* Exercise materials
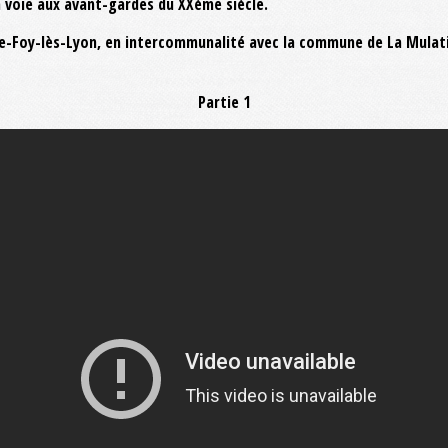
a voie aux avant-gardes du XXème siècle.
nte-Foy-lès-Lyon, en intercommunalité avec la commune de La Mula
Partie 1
--
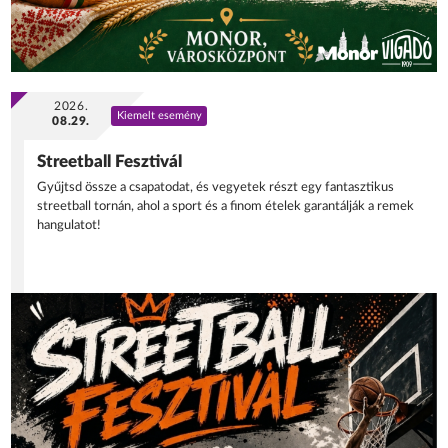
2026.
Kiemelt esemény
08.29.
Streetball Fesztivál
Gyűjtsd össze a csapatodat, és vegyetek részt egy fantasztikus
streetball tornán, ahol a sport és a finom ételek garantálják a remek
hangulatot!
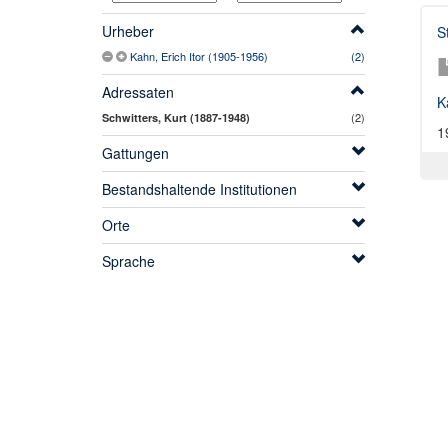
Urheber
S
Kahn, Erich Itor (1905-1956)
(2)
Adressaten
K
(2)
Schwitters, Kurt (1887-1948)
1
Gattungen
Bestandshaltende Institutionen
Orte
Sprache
* * *
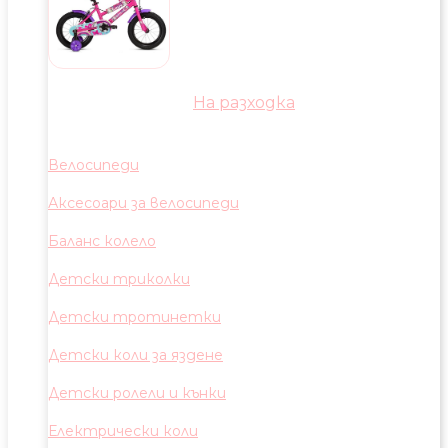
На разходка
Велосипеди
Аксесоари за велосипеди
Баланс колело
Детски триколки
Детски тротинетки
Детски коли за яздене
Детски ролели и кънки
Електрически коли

* Request
Retype exactly the span of lines from the one with "Детски триколки" through the one with "Електрически коли"; include both ends and omit the rest of the material.

* Answer section
Детски триколки
Детски тротинетки
Детски коли за яздене
Детски ролели и кънки
Електрически коли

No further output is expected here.